Greece Sends Military To 'Build The Wall' Amid Renewed Turkish 'Migrant Chaos' Threats

Early this week we took note of the increasingly tense border dispute between historic longtime enemies Greece and Turkey, specifically concentrated along the Evros River which separates the two. Athens charged that Turkish troops had conducted a land grab at a site where the river level went down, altering its course, or essentially orchestrating a quiet military 'invasion' of sovereign Greek territory in progress. 

Recent images from border crossing at Evros, via Greek City Times. 

"At the camp there is now a small Turkish flag flying from a tree. Troops have rejected Greek demands to withdraw. It comes weeks after thousands of Syrian refugees failed to break through into Greece," The Daily Mail has described of the dispute.

This also comes after months of Turkey's Erdogan threatening to unleash Syrian refugee and migrant chaos on the EU — which he's already made good on to a limited degree — resulting in clashes between Greek border patrols and an influx of Middle East migrants. 

Erdogan's blackmail targeting Greece and the EU has created soaring tensions between armed forces on each side of the border. In March Greece even began erecting huge concrete barriers at key crossings like the Kastanies crossing, given Turkish guards were letting throngs of asylum seekers pour through their side of the border. Needless to say, the ongoing militarization of what up until now has been a largely diplomatic arena fight presents the potential for a direct major flare-up of a border war.

Recent news footage out of Greece shows military patrols erecting make-shift border barriers:

And broadly, Athens significantly increased its naval and military personnel patrolling land and sea.

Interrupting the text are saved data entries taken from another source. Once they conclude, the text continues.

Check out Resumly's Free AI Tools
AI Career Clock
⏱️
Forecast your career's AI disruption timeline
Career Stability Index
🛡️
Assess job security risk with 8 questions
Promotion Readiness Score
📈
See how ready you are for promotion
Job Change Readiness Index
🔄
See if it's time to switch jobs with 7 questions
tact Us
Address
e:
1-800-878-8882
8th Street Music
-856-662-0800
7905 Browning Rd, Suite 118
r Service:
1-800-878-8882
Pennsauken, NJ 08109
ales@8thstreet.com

And now, as Voice of America observes, the conflict is again getting militarized amid another round of Turkish 'blackmail' threats

Greece is mobilizing forces to boost defenses along its land frontiers with Turkey. The move as Turkey threatens to resume the flow of thousands of migrants to Europe through Greece. The deployment also follows plans by Greece to expand its border fence in the contentious border region. 

Officials in Athens say they are deploying more than 400 specially trained officers, including riot police, in the northeast region of Evros

The report notes there are already 1,100 Greek officers in the area placed on "code-red alert" status at a moment some 100,000 mainly Syrian refugees stand ready to push across the border. 

Essentially Greece is moving to "build the wall" to make any near-term Turkish move to push migrants through a costlier, more difficult feat sure to back-fire — given that amid the COVID-19 pandemic crisis it would again result in thousands being stuck in a 'no man's land' border area, with political pressure and spotlight again coming on Ankara to solve a crisis of its own making. 

Carlos Latuff cartoon, 2011, when the proposal was first seriously discussed by lawmakers in Athens.

It further comes, as VOA emphasizes, just "as lockdown measures are now relaxing across Europe and beyond," prompting Turkey's foreign minister to say Tuesday that "migrants and refugees in his country may as well be preparing to make the move anew to Europe — a remark that alarmed officials in Athens."

Greek Conservative lawmaker Tassos Hadjivassiliou told VOA the massive wall concept as a physical barrier is "a no-brainer" - explaining further that

"Once this fence goes up,  Turkey will be severely compromised of its ability to push through migrants. And if that happens, then Ankara will have lost its most powerful tool of leverage against Europe... and its chances, therefore, of clinching a new deal with Brussels, plus added financial support will fade." 

At the height of the crisis in March, local news crews captured scenes of heavy machinery on the Greek side of a key Evros crossing erecting massive concrete blocks, likely to serve as foundation for a broader, more expansive wall along the porous land border with Turkey.

The push for a border all is nothing new for Athens, first pursued seriously almost a decade ago despite broader EU criticism, but the latest developments related to Syria and Turkey - and the catastrophic 2015 migrant crisis, much of which Greece had to absorb - means Athens appears to now be fast-tracking such a project, given it's calling up the military to do so under emergency status.